* Provided records *
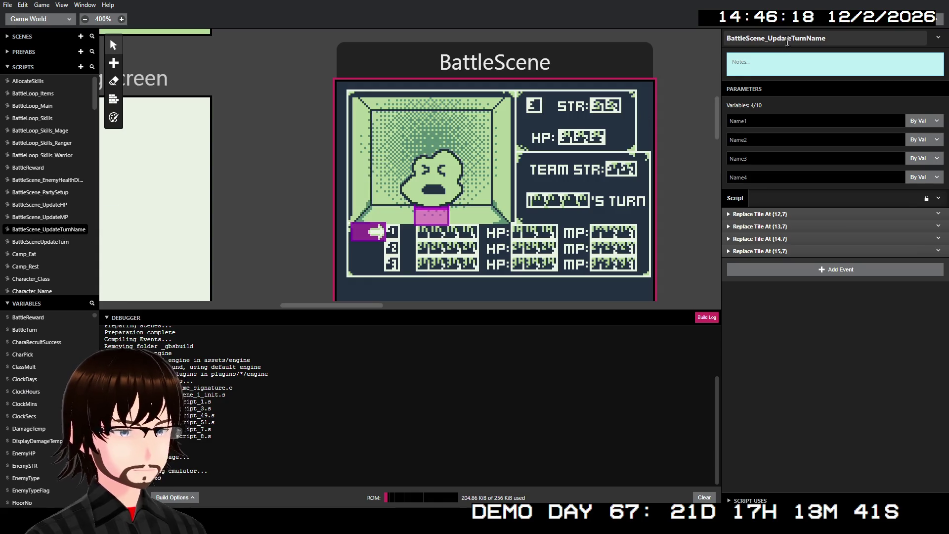
left_click(768, 38)
key("BackSpace")
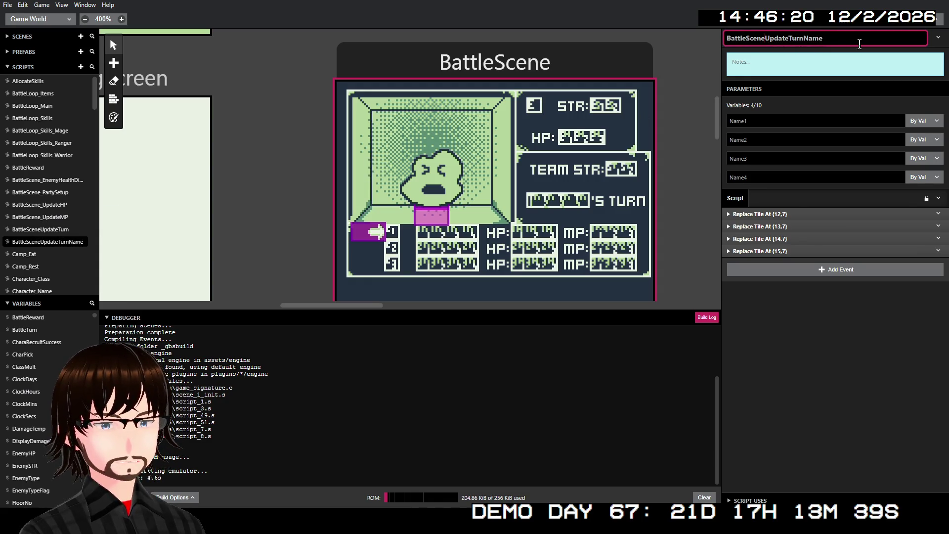
left_click(39, 229)
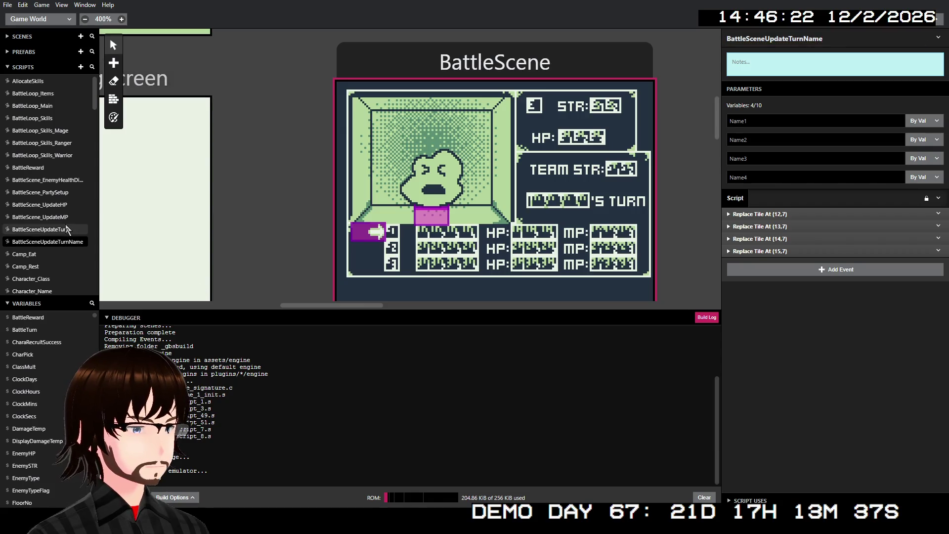
scroll(836, 171, "down", 10)
scroll(840, 163, "up", 10)
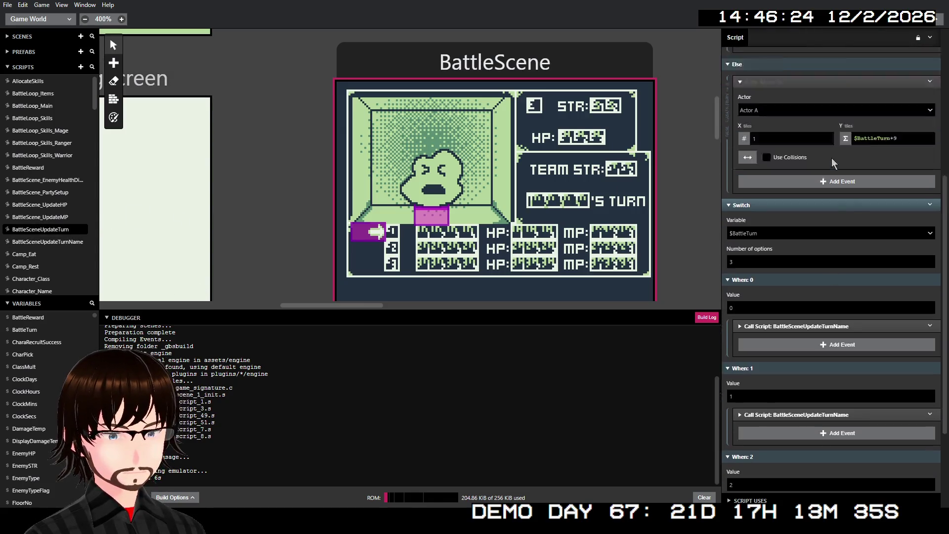
left_click(936, 24)
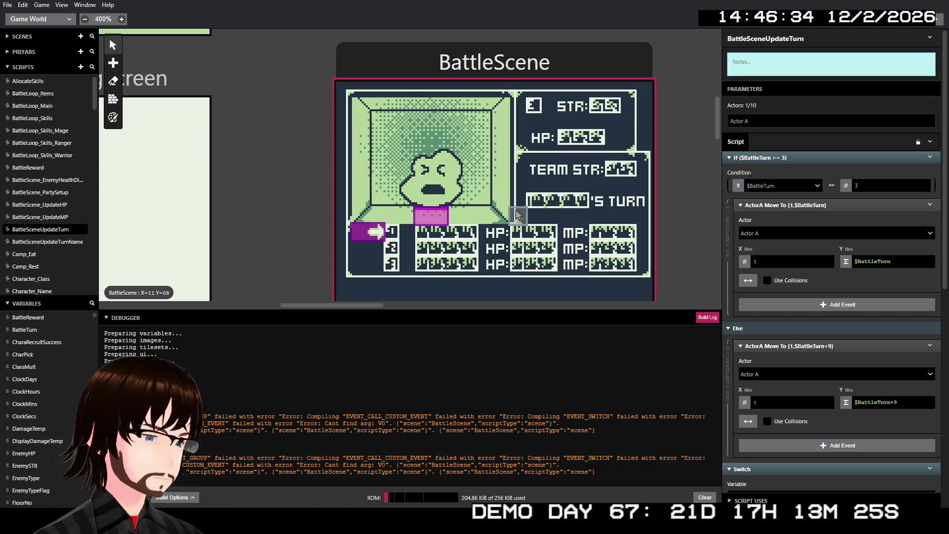
- Disable the Switch event in the BattleSceneUpdateTurn script
left_click(780, 43)
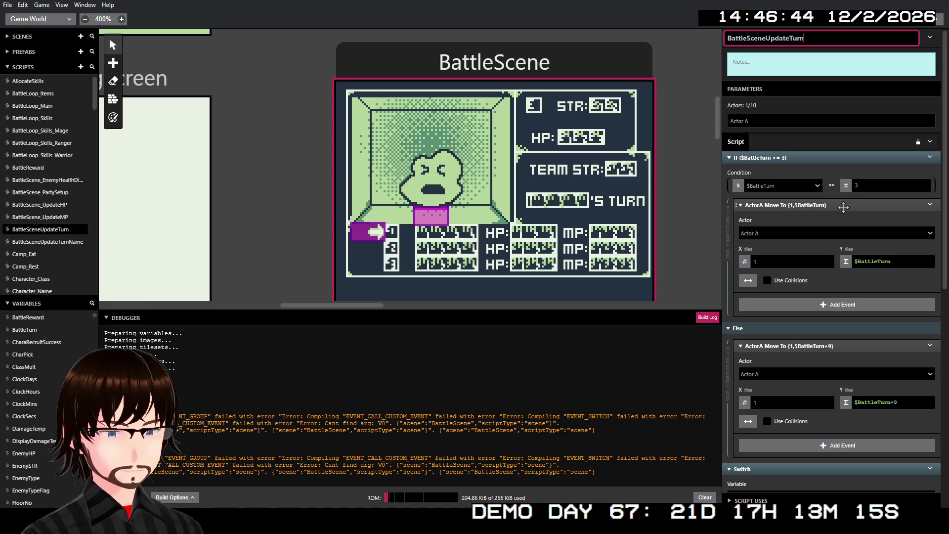
scroll(849, 221, "down", 2)
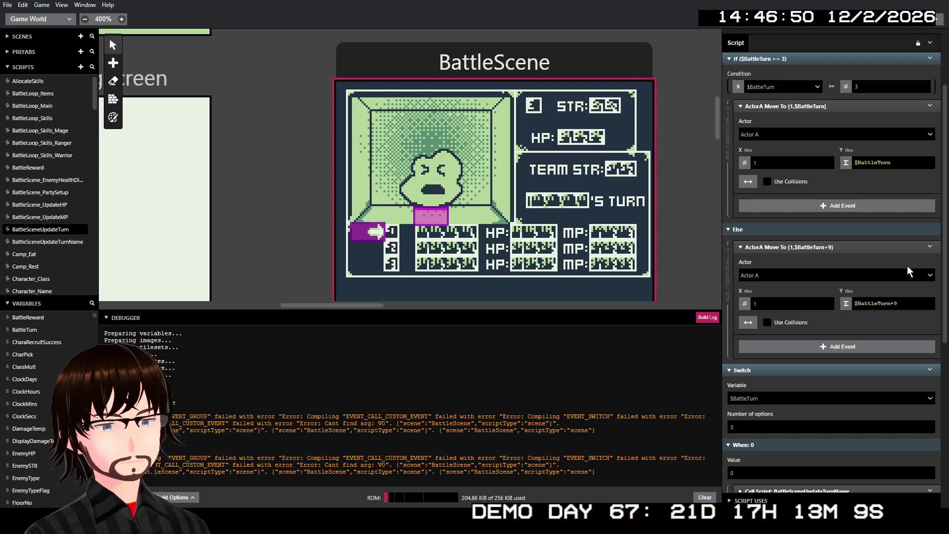
scroll(824, 213, "down", 1)
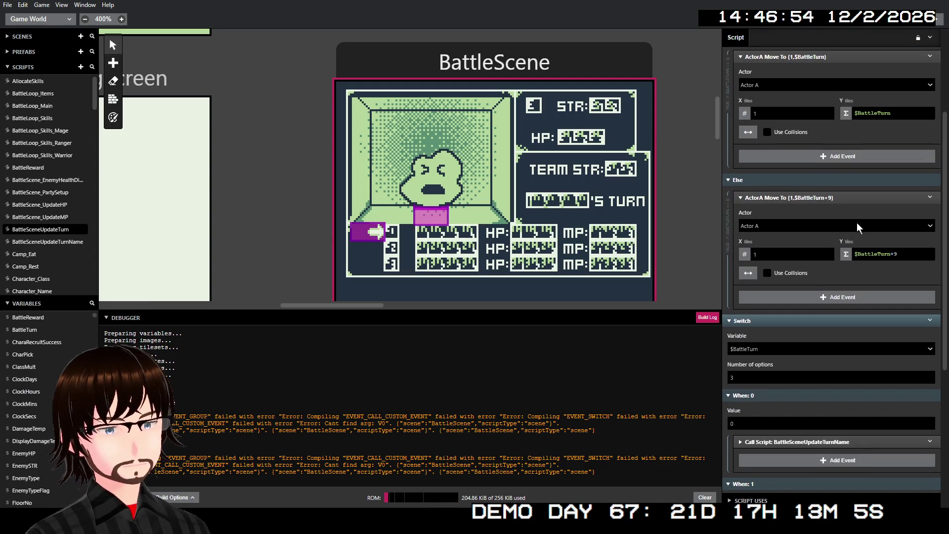
scroll(824, 204, "up", 2)
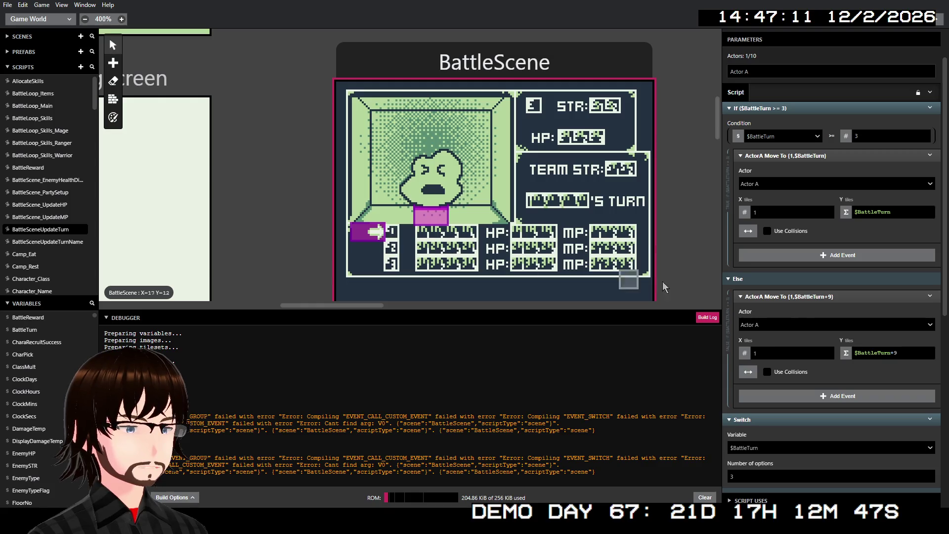
scroll(825, 292, "down", 5)
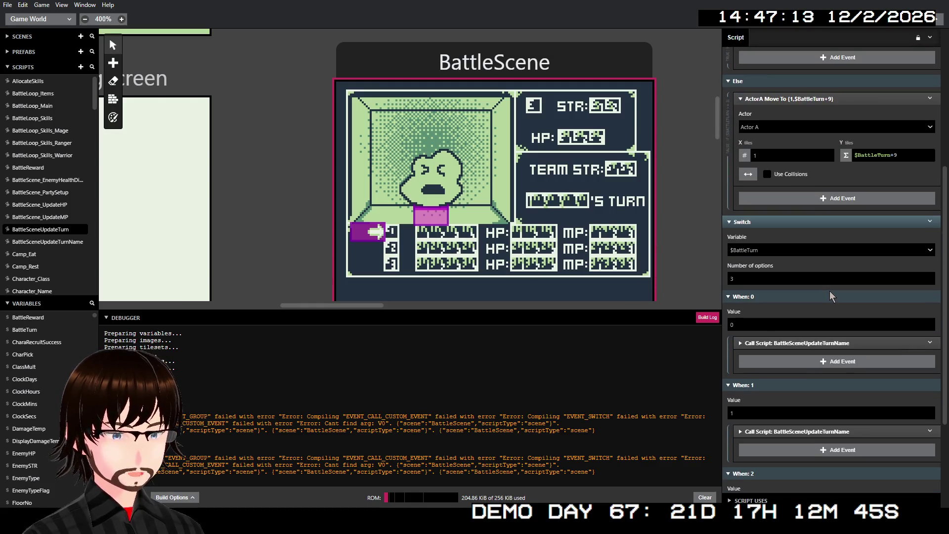
right_click(788, 175)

* Problem *
Once you find the string "scroll" in a line of the records, copy that line.

* Output of the task *
scroll(836, 171, "down", 10)
scroll(840, 163, "up", 10)
scroll(849, 221, "down", 2)
scroll(824, 213, "down", 1)
scroll(824, 204, "up", 2)
scroll(825, 292, "down", 5)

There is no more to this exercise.